=== RECORDS FOR THIS TASK ===
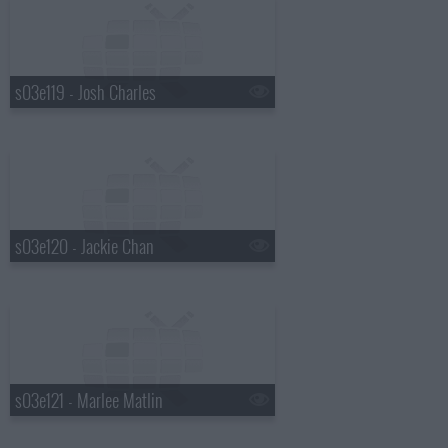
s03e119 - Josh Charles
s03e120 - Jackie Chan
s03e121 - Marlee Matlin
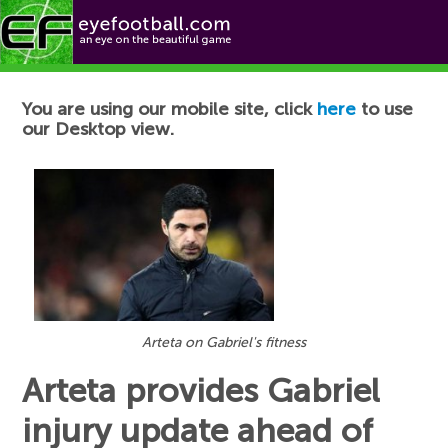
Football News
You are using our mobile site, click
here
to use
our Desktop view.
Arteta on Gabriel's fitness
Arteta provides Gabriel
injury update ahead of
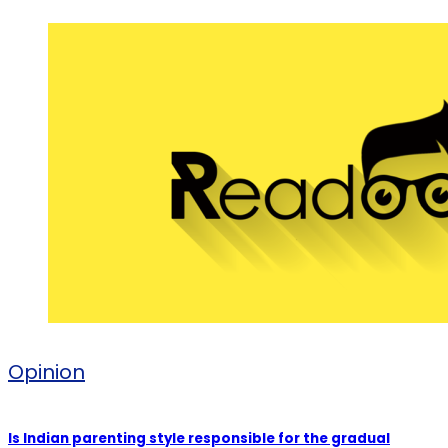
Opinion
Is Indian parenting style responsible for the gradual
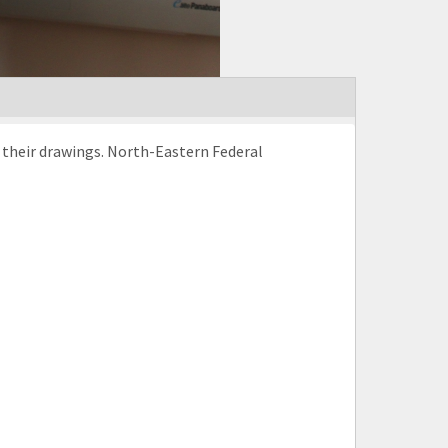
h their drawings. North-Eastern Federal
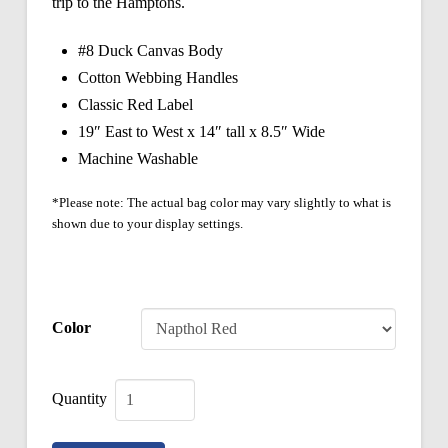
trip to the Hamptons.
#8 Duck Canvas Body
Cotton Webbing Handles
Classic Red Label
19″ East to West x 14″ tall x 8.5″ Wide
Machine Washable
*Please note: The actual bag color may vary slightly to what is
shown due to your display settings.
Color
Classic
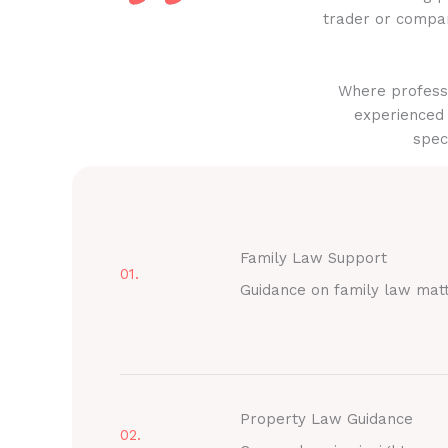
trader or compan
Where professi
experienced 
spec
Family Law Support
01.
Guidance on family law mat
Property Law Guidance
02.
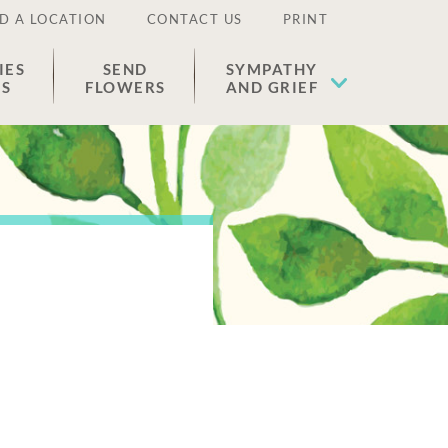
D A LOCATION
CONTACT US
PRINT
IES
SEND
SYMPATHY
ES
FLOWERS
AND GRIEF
===
WHAT TO DO
Can you print the records word for word, starting at their beginning and stopping after the line that contains "h their drawings. North-Eastern Federal", with the pictures left out?

ANSWER SECTION
s03e119 - Josh Charles
s03e120 - Jackie Chan
s03e121 - Marlee Matlin
Football News
You are using our mobile site, click
here
to use
our Desktop view.
Arteta on Gabriel's fitness
Arteta provides Gabriel
injury update ahead of
Opinion
Is Indian parenting style responsible for the gradual
h their drawings. North-Eastern Federal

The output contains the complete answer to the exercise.